Archive for the ‘Barbarian Studies’ Category

Barbarian Religions: The Floobers

Monday, September 19th, 2011

The modern-day Floobers of Flathead Forest worship the wisdom of Dr. Seuss’ “Fox in Socks”. In the canon of world religions, it is one of very few holy books imbued with sacred sublimity written at the barbarian reading level, so they have taken it deeply to heart. In the Floober philosophy, Mr. Fox is the holy trinity of god, man, and quadruped. His ultimate undoing, when Mr. Knox traps Mr. Fox in a bottle, represents man’s fate.

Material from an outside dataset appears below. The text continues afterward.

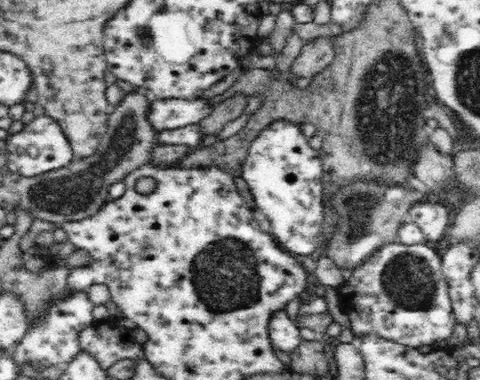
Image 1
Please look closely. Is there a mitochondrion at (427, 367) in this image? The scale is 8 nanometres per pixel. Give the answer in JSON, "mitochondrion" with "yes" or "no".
{"mitochondrion":"no"}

The Floobers’ epicurean queen, Kiki Koko, recently decreed a monthly celebration to honor the epic “tweetle beetle battle” described in those pages. The philistine festivities function as follows:

First, fifteen foppish Floobers freshen fifty fancy forks for poking puny pinholes in peppered Polish pork. Freckly Floober singers fry flat frog fingers and feed five fingers to forty fatty swingers. Fitter Floober swingers forge four French flutes and feast on ferret feet and free fresh fruits. Flabby Floober fathers and purebred peasants tie ten tan tethers to well-fed pheasants so plucking plush feathers won’t be unpleasant. The cocky Floober queen then claps her hands and clasps three clams and cleans those cockles. Czech chicken chunks and chili cheese powder she chucks in the chowder (a kitchen debacle). Coquettish queen Kiki claims her quaint clams can quell a commotion, compel a compulsion, and cause a convulsion in quirky curmudgeons. She cooks canned Quahogs, crunchy crushed kumquats, curried crab crackers and calf-cream croissants. She eats the grub, scrubs the tub, and clubs a chubby cougar cub.

 

Barbarian Calendars

Tuesday, August 16th, 2011

Civilizations have always relied on sophisticated astronomical calendars to determine when to plant and harvest crops.  Barbarians, however, mostly used their crude calendars to determine auspicious times for starting wars, i.e. so they could get out of the house when their wives had PMS.

The classical Mongolian calendar consists of nine thirteen day months followed by one six-hundred day month. Festivals coincide with the appearance of airplanes in the sky over southeast Kyrghizstan. Nowadays, these are celebrated by stir-frying bats and serving them with chocolate chips and crushed drywall.

The Bunglorian calendar has five three-day months followed by a 350-day leap year every year. This corresponds to the Gregorian calendar, except that every day of the entire calendar is a Tuesday. This calendar predicted the birth of Christ in 957 CE and the destruction of the planet Earth in 1994.

The only other known barbarian calendar, last used in the Hyborian age, has twenty-nine three-hour months, with a twelve-second month at 6:15pm on Arbor Day. Hours are seventeen days long, except during five random festivals where time decelerates, then stops and reverses until a child is born with creepy reptilian snake eyes. These are known as Füg Flügür Cycles and the last one ended upon the birth of James Spader in 1960 CE. By the Hyborian calendar, this event occurred 1246 years before the birth of Christ.

Primitive Calendar

The Coligny Calendar, an ancient Celtic device, predicted the rise of Insane Clown Posse.